Umbrellas and deckchairs bring a touch of the beach to a coworking space on Paulista Avenue in Sao Paulo – Copyright AFP Sabah ARAR
Florence GOISNARD and Pascale TROUILLAUD
After 18 months in lockdown due to restrictions linked to the coronavirus pandemic, Brazil’s largest city, Sao Paulo, is breathing again, in part thanks to outdoor coworking spaces.
Once the realm of internet startups, these coworking businesses have spread to a wider clientele while moving from offices to rooftops and terraces.
“Forty percent of GoWork companies are conventional: lawyers, consultants, auditors,” said Fernando Bottura, the young owner of GoWork, one of the first coworking companies in Sao Paulo which now has 14 premises covering 32,000 square meters. .
“We have had a 300 percent increase in requests for estimates from large traditional companies (since 2019) like companies in the fertilizer and plastics industry,” Bottura said, clad in jeans and sneakers. .
There are around 200 coworking spaces in Sao Paulo today, “increasingly outdoors with roofs,” Bottura said.
“It no longer makes sense for anyone to rent an office. “
In Brazil as a whole, coworking spaces increased six-fold between 2015 and 2019 to reach nearly 1,500.
In the metropolis of 12 million inhabitants, “beaches” with parasols are set up on the roofs and terraces, sometimes right next to cafes and even sports grounds.
“We take great care of the well-being of the employees.
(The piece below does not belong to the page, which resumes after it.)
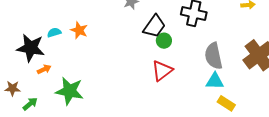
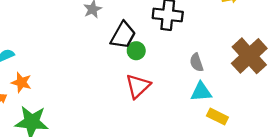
orange star: (79, 30) -> (21, 82), moved
gray semicircle: (214, 56) -> (196, 62), size x0.6

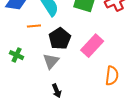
We know that employees who work in a good mood grow a lot, ”said Renan Camargo, 38, an online merchant using the GoWork space on the city’s prestigious Paulista Avenue.
For Mateus Santos, 25, sales representative in digital marketing, “it made sense to seek an environment that favors flexibility as much as investment”.
Even though face masks are mandatory, coworking spaces provide an opportunity to network and interact with people after months of working from home.
– ‘Friendly and family’ –
B2Mamy, created in 2019 by Danieli Junco, is a “family” coworking space.
The 500-square-meter space, originally designed for women working in the pharmaceutical industry, is adorned with inspirational messages such as: “Between mother and CEO, choose both”.
Children run from table to table, while their parents participate in video conferences on their laptops.
“We have spaces for adults, spaces for children, an innovation hub, courses, speed dating for companies to get to know each other,” said Junco, 41.
There are even childminders, and all for just 1,000 reais ($ 180) per year.
Jessica Ulliam Ferrari Rua, 36, CEO of a digital company, is one of the 60 women who use the coworking space every day.
Lying on a mattress, she strokes the hair of her three-year-old son Lucas, for whom the time of the nap has arrived.
“He comes to find me when it’s time to sleep,” she said. “For 10 minutes he’s here nearby, then I go back to work. It is a relief for a mother and it also allows me to work.
With schools closed during the pandemic, Thais Alcantara, 37, was able to teach his five-year-old daughters Paola and Bianca to read and write at B2Mamy.